All of the people in my building are insane. The guy above me designs synthetic hairballs for ceramic cats.
Why don't they make the whole plane out of that black box stuff.
If your car could travel at the speed of light, would your headlights work?
I used to be an airline pilot. I got fired because I kept locking the keys in the plane. They caught me on an 80 foot stepladder with a coat hanger.
I got a new shadow. I had to get rid of the other one – it wasn’t doing what I was doing.
I was arrested for lip-syncing karaoke.
George is a radio announcer, and when he walks under a bridge... you can't hear him talk.
I took a course in speed waiting. Now I can wait an hour in only ten minutes.
I just got out of the hospital. I was in a speed-reading accident. I hit a bookmark.
My school colors were clear. We used to say, 'I'm not naked, I'm in the band.
My girlfriend does her nails with white-out. When she's asleep, I go over there and write misspelled words on them.
Don't you hate when your hand falls asleep and you know it will be up all night.
In hindsight, I realized I could see into the future.
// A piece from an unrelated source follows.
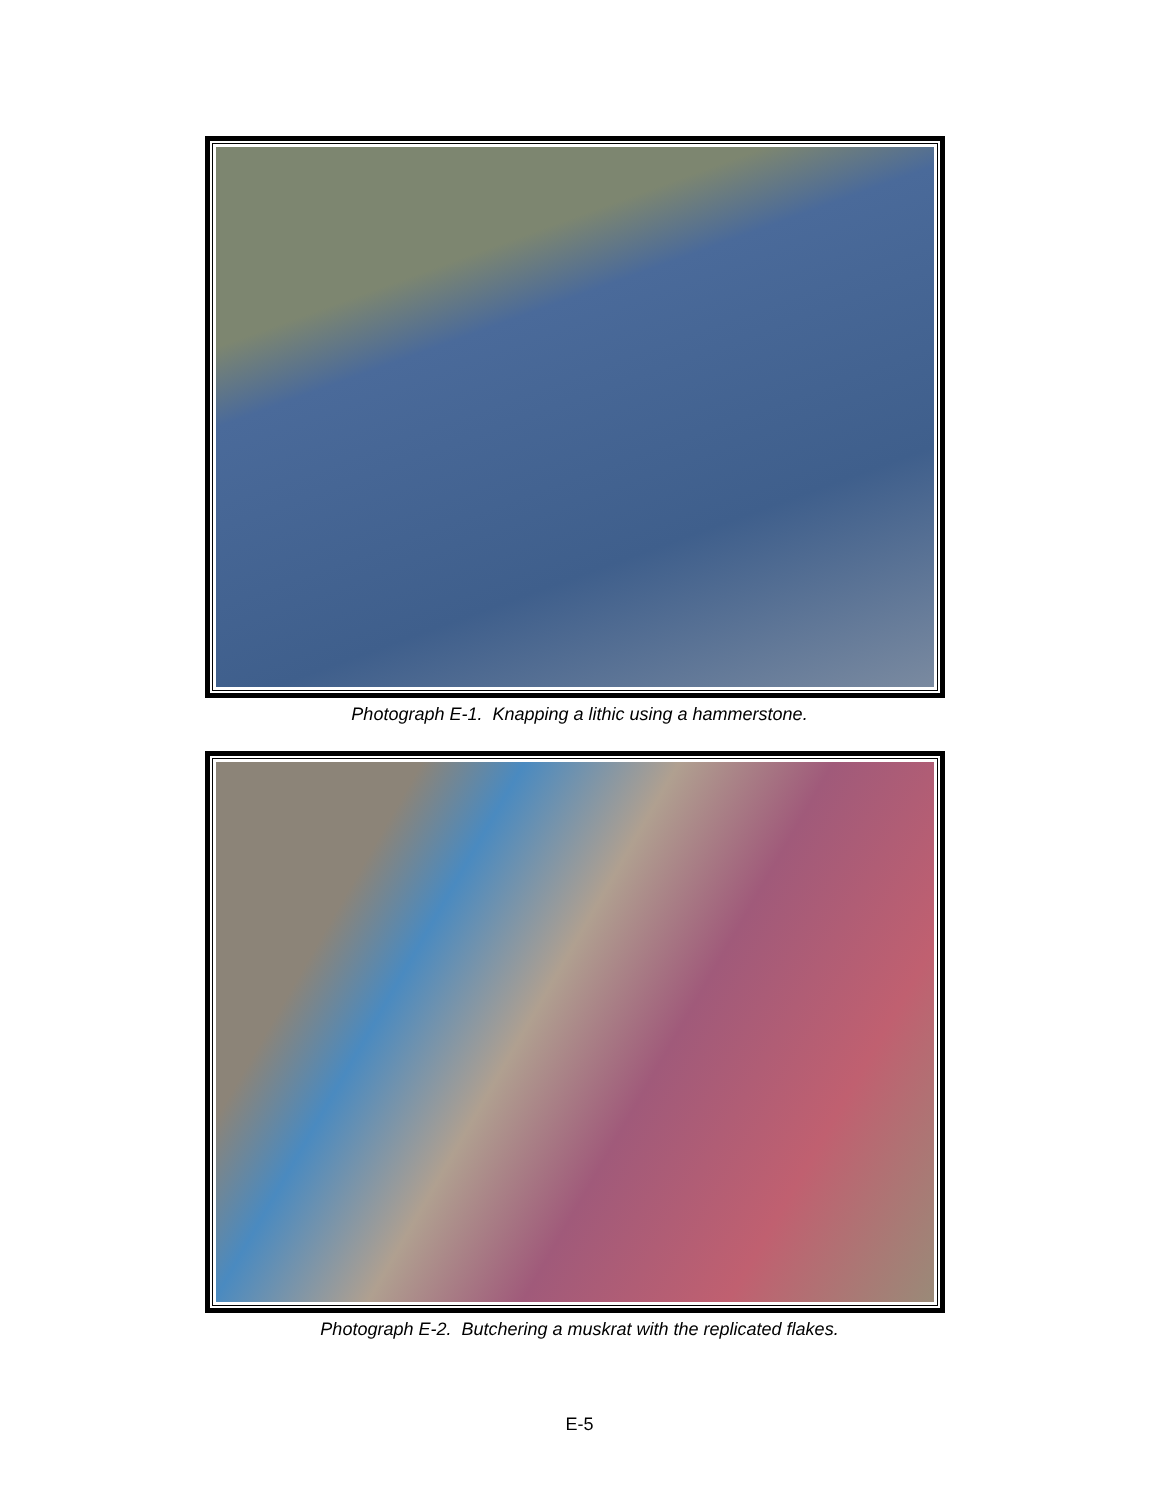Photograph E-1. Knapping a lithic using a hammerstone.
Photograph E-2. Butchering a muskrat with the replicated flakes.
E-5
Which is kind of like having premonitions of flashbacks.
If I melt dry ice, can I swim without getting wet?
What do little birdies see when they get knocked unconscious?
I had amnesia once or twice.
I saw a bank that said '24 Hour Banking,' but I don't have that much time.
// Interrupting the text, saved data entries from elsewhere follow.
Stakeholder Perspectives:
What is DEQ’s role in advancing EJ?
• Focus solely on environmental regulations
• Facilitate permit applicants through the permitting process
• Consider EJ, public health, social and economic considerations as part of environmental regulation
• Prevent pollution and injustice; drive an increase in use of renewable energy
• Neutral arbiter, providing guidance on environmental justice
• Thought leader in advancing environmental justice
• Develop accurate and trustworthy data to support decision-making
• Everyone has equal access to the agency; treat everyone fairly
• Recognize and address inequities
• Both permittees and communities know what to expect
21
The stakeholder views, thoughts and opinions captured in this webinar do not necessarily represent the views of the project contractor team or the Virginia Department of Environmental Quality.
Black holes result from God dividing the universe by zero.
Do Lipton employees take coffee breaks?
I used to have an open mind but my brains kept falling out.
If you can't hear me, it's because I'm in parentheses.
I have a paper cut from writing my suicide note. It's a start.
I bought a self learning record to learn Spanish. I turned it on and went to sleep; the record got stuck. The next day I could only stutter in Spanish.
I hooked up my accelerator pedal in my car to my brake lights. I hit the gas, people behind me stop, and I'm gone.
I put tape on the mirrors in my house so I don't accidentally walk through into another dimension.